There is also the possibility of an AI with functional self-awareness—not in the philosophical sense, but as the ability to maintain an internal model of itself: understanding what it knows, what it doesn’t, what it needs to look up, and how it should adjust to solve a problem. This capability would turn AI into a complete cognitive entity—not because it thinks like us, but because it would be able to manage its own mental process.
Added to that is another front advancing at great speed: total multimodal convergence, where models integrate text, vision, audio, movement, human signals, and 3D environments fluidly. That kind of intelligence would not only interpret the world with greater fidelity, but could also operate within it with subtlety—from robots that understand emotions to agents that participate in complex systems without losing context.
And finally there is cognitive automation at scale: a scenario in which much of intellectual work—analysis, proposals, decisions, research, prototyping, evaluation—is executed by autonomous systems with human auditing. At that point, organizations no longer operate in people-guided cycles, but in continuous flows where technology makes decisions and humans adjust, correct, or redefine the direction.
Conclusion: the post-credits scene
In great stories, the most important moment isn’t the event that changes everything, but what comes after. The world doesn’t restart, it doesn’t erase itself, and it doesn’t begin from scratch; it reorganizes. The characters remain the same, but the rules under which they operate no longer are. The balance is redefined, and each actor has to decide how to adapt to that new order.
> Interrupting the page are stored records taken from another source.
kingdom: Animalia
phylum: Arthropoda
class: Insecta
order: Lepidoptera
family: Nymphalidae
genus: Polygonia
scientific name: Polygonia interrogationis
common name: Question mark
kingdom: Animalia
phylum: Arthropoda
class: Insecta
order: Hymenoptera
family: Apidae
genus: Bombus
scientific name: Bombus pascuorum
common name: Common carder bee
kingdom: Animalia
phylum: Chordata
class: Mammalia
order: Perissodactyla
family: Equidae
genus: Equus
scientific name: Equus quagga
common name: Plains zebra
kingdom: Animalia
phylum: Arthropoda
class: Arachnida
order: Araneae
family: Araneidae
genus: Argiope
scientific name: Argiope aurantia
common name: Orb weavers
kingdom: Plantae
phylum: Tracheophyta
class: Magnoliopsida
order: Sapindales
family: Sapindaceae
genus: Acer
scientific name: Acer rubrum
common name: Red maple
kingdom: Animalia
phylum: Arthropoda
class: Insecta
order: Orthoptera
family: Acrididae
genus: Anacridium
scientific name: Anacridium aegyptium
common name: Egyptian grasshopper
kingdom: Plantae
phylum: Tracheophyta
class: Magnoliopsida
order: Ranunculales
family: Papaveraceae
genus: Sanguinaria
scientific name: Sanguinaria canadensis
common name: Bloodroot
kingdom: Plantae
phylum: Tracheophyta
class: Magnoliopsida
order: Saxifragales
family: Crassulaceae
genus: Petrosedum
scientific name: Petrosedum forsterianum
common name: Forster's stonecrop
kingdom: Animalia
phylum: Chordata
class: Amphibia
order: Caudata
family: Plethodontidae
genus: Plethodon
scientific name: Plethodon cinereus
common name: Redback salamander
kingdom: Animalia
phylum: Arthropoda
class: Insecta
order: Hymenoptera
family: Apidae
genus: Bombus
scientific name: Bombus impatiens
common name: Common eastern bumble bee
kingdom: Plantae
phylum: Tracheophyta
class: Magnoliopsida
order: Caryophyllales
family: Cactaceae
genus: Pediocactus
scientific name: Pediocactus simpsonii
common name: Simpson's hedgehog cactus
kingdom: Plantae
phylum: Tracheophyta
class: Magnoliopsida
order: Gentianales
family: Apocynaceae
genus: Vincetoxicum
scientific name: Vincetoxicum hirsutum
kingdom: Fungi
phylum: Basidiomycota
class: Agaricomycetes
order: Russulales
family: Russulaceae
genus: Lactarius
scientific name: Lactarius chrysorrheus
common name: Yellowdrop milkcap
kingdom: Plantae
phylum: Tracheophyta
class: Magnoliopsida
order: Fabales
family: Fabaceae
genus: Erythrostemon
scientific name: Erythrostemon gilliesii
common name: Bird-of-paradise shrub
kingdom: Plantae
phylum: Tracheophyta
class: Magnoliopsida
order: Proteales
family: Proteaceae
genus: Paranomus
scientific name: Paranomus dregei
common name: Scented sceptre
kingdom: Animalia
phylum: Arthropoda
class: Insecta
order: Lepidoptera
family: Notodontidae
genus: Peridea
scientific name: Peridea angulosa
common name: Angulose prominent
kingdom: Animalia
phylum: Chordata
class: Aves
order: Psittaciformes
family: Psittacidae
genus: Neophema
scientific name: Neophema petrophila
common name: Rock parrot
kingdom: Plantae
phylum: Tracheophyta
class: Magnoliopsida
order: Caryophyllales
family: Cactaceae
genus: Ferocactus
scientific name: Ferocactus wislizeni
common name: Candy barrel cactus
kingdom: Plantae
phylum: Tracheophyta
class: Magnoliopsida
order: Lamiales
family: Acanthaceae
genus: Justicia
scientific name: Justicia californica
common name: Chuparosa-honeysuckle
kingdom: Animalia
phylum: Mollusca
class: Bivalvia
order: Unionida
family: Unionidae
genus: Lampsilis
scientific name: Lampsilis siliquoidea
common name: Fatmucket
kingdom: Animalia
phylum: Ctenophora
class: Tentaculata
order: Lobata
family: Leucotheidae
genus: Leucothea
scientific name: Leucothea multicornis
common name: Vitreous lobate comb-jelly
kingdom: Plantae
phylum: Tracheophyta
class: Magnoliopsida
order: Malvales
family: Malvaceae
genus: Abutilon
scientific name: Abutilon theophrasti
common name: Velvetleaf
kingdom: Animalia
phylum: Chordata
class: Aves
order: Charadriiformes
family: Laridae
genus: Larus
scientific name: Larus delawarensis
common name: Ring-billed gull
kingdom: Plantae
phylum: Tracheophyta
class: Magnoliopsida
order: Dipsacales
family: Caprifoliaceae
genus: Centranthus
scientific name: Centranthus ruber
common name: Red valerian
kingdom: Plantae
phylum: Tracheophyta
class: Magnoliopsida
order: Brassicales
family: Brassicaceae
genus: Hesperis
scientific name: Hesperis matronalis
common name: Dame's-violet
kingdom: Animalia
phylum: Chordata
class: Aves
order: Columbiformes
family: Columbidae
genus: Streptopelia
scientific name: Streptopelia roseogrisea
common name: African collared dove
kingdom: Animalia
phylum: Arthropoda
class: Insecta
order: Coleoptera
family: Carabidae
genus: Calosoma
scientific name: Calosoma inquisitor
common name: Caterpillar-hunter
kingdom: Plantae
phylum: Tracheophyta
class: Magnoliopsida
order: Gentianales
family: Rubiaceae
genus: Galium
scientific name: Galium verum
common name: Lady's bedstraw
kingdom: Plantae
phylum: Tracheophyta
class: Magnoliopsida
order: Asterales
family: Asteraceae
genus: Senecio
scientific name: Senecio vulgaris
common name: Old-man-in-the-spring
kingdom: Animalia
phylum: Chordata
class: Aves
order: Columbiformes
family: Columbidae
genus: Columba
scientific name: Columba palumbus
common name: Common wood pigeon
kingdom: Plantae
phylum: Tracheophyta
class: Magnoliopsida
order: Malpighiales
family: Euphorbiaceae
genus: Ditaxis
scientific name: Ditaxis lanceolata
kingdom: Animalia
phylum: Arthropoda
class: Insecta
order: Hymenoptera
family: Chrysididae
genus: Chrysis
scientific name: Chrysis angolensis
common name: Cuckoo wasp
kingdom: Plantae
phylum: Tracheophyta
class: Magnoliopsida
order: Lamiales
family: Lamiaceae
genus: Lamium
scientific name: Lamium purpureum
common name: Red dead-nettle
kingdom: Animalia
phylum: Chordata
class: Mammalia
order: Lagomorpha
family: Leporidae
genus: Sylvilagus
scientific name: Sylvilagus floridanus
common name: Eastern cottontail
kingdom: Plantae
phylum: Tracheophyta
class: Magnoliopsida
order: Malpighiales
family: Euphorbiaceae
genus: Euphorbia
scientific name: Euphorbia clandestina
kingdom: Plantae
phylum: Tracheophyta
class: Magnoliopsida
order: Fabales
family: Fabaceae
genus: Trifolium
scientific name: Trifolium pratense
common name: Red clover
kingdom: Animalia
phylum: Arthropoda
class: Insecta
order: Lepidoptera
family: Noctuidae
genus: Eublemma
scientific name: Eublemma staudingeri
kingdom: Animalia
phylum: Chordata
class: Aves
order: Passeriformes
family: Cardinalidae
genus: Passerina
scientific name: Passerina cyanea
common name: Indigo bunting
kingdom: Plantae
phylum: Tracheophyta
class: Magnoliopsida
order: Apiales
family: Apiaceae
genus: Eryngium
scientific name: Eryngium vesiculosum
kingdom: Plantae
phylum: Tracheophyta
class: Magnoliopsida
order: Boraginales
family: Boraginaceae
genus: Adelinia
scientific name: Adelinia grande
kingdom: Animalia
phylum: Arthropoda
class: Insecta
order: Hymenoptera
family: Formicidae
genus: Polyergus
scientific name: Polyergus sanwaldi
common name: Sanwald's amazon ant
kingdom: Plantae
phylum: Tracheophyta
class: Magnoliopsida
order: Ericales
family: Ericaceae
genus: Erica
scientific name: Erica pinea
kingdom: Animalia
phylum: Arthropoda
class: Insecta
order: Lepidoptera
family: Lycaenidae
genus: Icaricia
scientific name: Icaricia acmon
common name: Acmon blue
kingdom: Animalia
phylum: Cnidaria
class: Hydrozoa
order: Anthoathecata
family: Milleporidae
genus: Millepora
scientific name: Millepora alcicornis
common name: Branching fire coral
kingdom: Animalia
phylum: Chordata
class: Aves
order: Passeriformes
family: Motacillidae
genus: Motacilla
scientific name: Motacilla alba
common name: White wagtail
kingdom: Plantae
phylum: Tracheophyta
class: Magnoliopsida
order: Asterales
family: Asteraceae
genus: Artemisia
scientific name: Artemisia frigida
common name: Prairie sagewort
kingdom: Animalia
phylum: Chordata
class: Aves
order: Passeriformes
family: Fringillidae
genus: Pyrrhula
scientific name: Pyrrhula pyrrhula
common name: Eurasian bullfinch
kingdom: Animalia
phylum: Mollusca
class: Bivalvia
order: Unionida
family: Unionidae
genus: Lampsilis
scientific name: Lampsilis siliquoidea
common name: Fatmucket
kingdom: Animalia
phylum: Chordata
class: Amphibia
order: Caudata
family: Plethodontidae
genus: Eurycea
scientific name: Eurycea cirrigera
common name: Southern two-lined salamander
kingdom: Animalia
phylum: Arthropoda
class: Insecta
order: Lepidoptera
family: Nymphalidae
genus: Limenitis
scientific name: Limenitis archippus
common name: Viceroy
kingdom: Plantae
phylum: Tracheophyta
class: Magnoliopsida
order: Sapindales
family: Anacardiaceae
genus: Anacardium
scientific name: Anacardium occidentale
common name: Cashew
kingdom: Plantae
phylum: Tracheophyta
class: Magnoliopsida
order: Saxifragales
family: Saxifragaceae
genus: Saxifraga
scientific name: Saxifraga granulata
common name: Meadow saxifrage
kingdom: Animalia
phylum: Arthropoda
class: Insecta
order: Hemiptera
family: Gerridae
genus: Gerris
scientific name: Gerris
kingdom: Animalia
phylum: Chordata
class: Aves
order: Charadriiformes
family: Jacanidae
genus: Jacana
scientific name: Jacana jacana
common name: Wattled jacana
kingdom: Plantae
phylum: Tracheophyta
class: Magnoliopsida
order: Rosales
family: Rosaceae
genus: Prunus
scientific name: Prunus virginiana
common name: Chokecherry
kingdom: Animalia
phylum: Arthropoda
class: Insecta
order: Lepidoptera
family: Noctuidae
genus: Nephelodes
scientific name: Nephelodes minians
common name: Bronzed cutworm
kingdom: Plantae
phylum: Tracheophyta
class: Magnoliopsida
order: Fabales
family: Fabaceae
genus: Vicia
If we bring that idea into the technological realm, the true impact of this convergence isn’t in a single innovation or a specific announcement, but in how it changes our relationship with technology. When tools stop being passive, when systems understand context, execute actions, coordinate processes, and learn from their own outcomes, the question stops being what they can do and becomes what role is left for us.
The famous snap was not, in essence, an act of destruction. It was a brutal decision of reconfiguration. An extreme way to force a new balance in a universe that could no longer hold under the old rules. In the case of technology, that rebalancing likely won’t imply instant disappearances, but it will involve a deep redefinition of what it means to work, create, decide, and deliver value.